**Assignment:** Write out the passage below on college students and healthful eating word for word, from "Introduction Current college" to "weight-loss program marketers.".

**Document passage:**
Rebekah Tsang, The Master’s College
Full manuscript: www.kon.org/urc/v10/tsang.html
Abstract Current research suggests college students have fluctuating eating patterns and are confused about what constitutes a healthful diet. The purpose of this study was to identify the sources by which college students receive nutritional information and what constitutes the best dietary plan for maintaining a healthful lifestyle. The survey instrument used in this study measured the perceptions of college students about their practices in healthful eating and the sources they consulted to receive healthful eating information. It aligned with research that suggests college students choose to consult peers and the Internet for nutritional information over the consultation of a professional. The survey also suggested that college students understand fast food to be contradictory to a healthful lifestyle and choose to minimize their carbohydrate intake but are confused about the best dietary plan to maintain a healthful lifestyle. The results indicate that college students consult their peers and the internet over a professional with regards to healthful eating and that professionals in nutrition should find creative ways to demonstrate proper nutritional habits through the use of peer teaching and through avenues such as the Internet.
Introduction Current college students and twenty-first century adults assimilate a wide spectrum of opinions on what determines if a person is healthy or not. Keeling’s research revealed that “female dietetics majors used both healthy and unsound weight-loss strategies (and depended upon both reasonable and questionable sources of information)” (Keeling, 2001, p.154), which may indicate that the general population is muddled by the mixed messages and nutritional propaganda they receive from both the government and weight-loss program marketers.

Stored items
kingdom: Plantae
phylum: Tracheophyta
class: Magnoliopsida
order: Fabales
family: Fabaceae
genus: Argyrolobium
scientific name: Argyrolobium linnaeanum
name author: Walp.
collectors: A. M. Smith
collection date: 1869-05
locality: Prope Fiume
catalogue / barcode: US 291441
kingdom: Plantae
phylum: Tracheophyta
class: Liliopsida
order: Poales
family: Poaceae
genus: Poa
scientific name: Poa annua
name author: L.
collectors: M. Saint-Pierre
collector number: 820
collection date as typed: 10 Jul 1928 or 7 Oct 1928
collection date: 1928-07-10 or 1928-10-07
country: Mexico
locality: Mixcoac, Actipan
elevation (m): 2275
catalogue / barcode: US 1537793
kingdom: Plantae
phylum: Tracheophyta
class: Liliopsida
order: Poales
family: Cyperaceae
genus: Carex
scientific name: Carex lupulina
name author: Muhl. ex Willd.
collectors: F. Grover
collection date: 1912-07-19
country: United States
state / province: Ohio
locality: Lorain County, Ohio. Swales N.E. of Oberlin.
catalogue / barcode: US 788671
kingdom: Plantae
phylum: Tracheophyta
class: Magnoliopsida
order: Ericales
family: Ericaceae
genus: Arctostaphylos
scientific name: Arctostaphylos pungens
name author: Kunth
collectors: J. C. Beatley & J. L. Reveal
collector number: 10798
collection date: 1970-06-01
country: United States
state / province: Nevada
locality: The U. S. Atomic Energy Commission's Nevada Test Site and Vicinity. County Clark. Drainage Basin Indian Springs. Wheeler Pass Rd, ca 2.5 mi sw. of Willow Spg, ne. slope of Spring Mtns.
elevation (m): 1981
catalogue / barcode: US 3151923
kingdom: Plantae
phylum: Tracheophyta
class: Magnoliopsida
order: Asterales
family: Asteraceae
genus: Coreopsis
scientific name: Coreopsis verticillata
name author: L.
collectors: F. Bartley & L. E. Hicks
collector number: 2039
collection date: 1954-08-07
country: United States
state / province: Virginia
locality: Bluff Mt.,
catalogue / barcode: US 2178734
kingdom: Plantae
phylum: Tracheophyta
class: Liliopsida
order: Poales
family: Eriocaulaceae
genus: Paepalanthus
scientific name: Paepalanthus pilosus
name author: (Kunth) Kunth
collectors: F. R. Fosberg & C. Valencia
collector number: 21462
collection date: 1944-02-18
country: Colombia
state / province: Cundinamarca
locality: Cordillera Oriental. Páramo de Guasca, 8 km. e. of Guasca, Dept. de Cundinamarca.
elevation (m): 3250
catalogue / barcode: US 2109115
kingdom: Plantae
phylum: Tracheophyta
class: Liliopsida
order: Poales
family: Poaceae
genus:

**Response:**
Introduction Current college students and twenty-first century adults assimilate a wide spectrum of opinions on what determines if a person is healthy or not. Keeling’s research revealed that “female dietetics majors used both healthy and unsound weight-loss strategies (and depended upon both reasonable and questionable sources of information)” (Keeling, 2001, p.154), which may indicate that the general population is muddled by the mixed messages and nutritional propaganda they receive from both the government and weight-loss program marketers.